■ **TASK REQUIREMENTS**: Give the lines from the start of the records through the line containing "locality: Southern Arizona, near", both ends included, as a two-column CSV with the columns field and value: one row per line, holding its text and its answer, each in one quoted field with any line breaks turned into spaces. Leave the pictures out.
──────────────────────────────
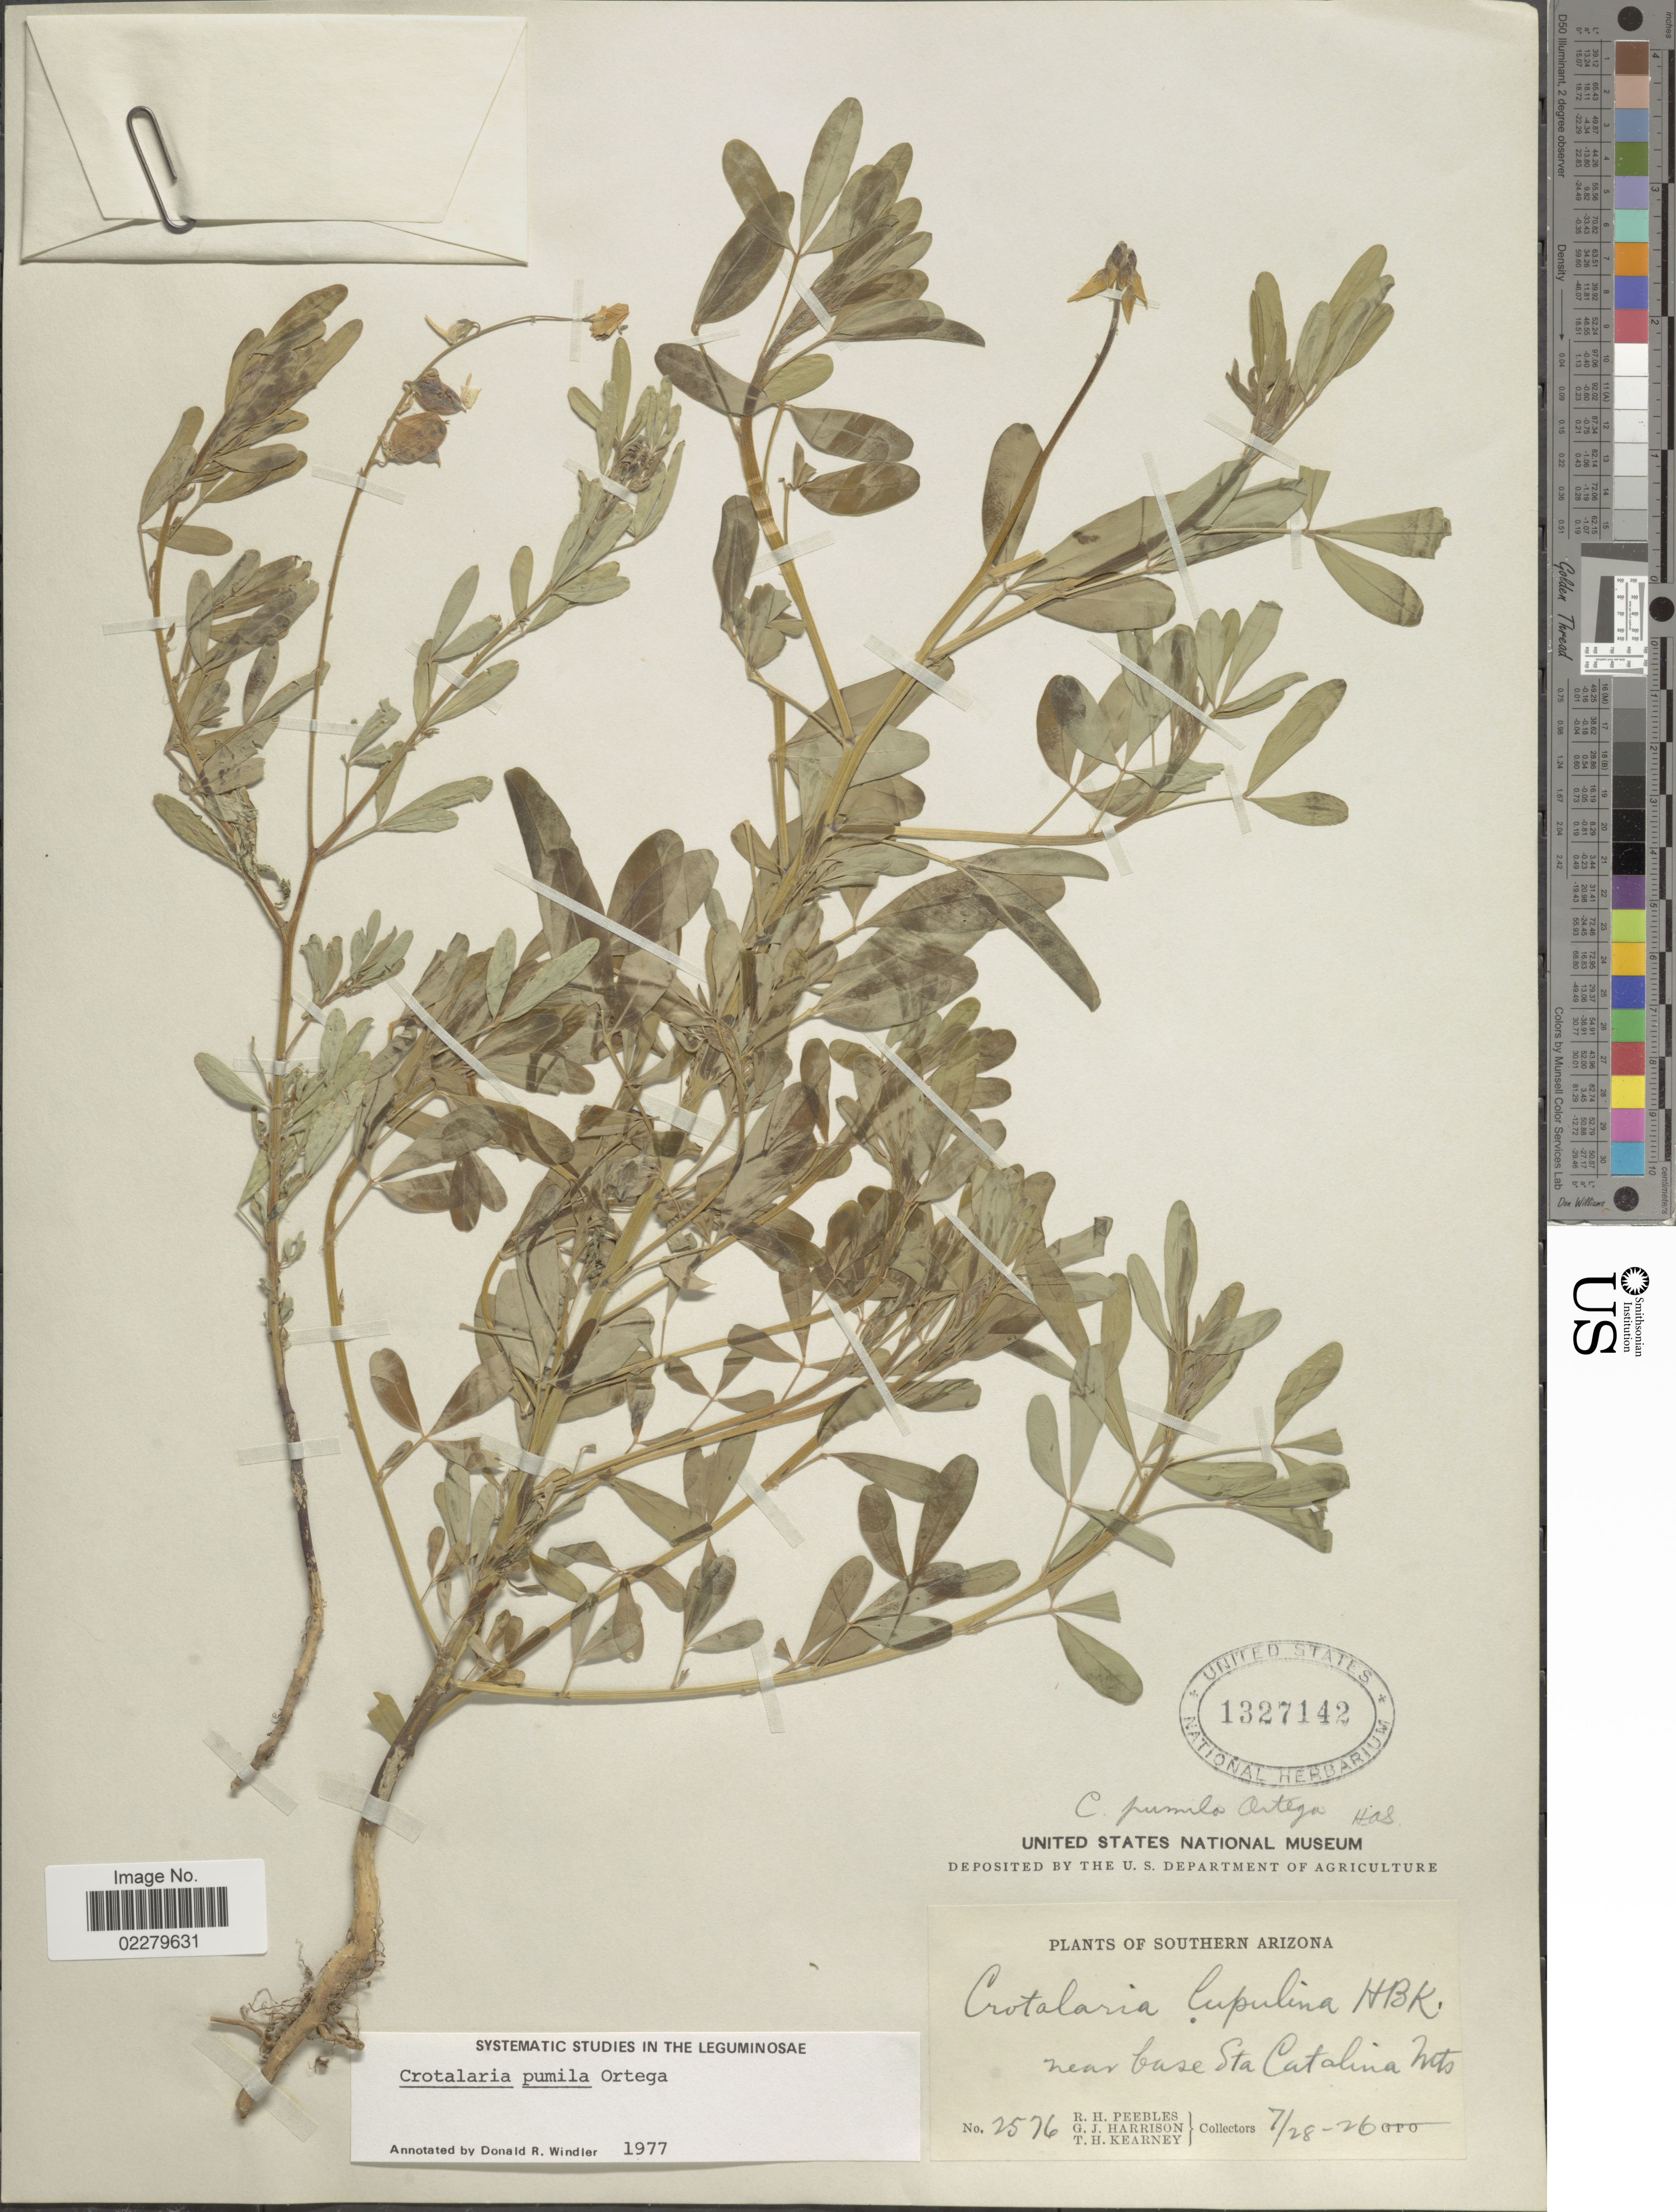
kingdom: Plantae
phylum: Tracheophyta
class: Magnoliopsida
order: Fabales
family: Fabaceae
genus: Crotalaria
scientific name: Crotalaria pumila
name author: Ortega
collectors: R. H. Peebles, G. J. Harrison & T. H. Kearney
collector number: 2576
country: United States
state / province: Arizona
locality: Southern Arizona, near base Sta Catalina Mts.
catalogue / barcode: US 1327142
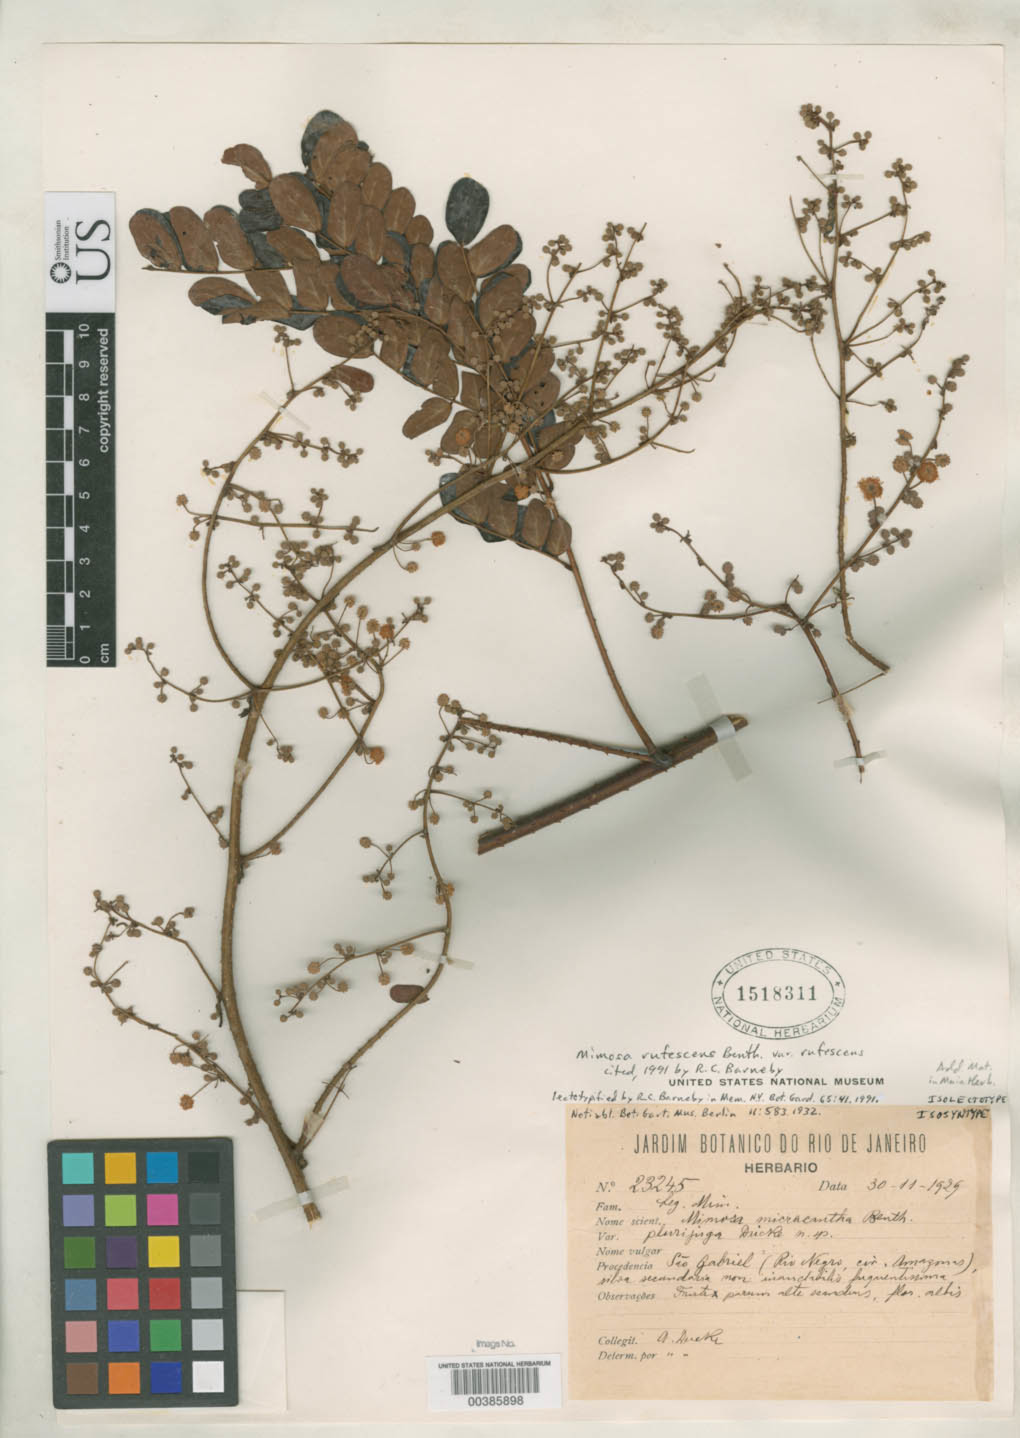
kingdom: Plantae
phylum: Tracheophyta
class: Magnoliopsida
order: Fabales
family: Fabaceae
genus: Mimosa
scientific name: Mimosa micracantha var. plurijuga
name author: Ducke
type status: Isolectotype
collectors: A. Ducke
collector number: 23245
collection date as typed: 30 Nov 1929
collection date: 1929-11-30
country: Brazil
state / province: Rio de Janeiro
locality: Sao Gabriel, Rio Negro, Civ. Amazonas.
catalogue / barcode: US 1518311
──────────────────────────────
■ **ANSWER IN FULL**:
field,value
"kingdom:","Plantae"
"phylum:","Tracheophyta"
"class:","Magnoliopsida"
"order:","Fabales"
"family:","Fabaceae"
"genus:","Crotalaria"
"scientific name:","Crotalaria pumila"
"name author:","Ortega"
"collectors:","R. H. Peebles, G. J. Harrison & T. H. Kearney"
"collector number:","2576"
"country:","United States"
"state / province:","Arizona"
"locality:","Southern Arizona, near base Sta Catalina Mts."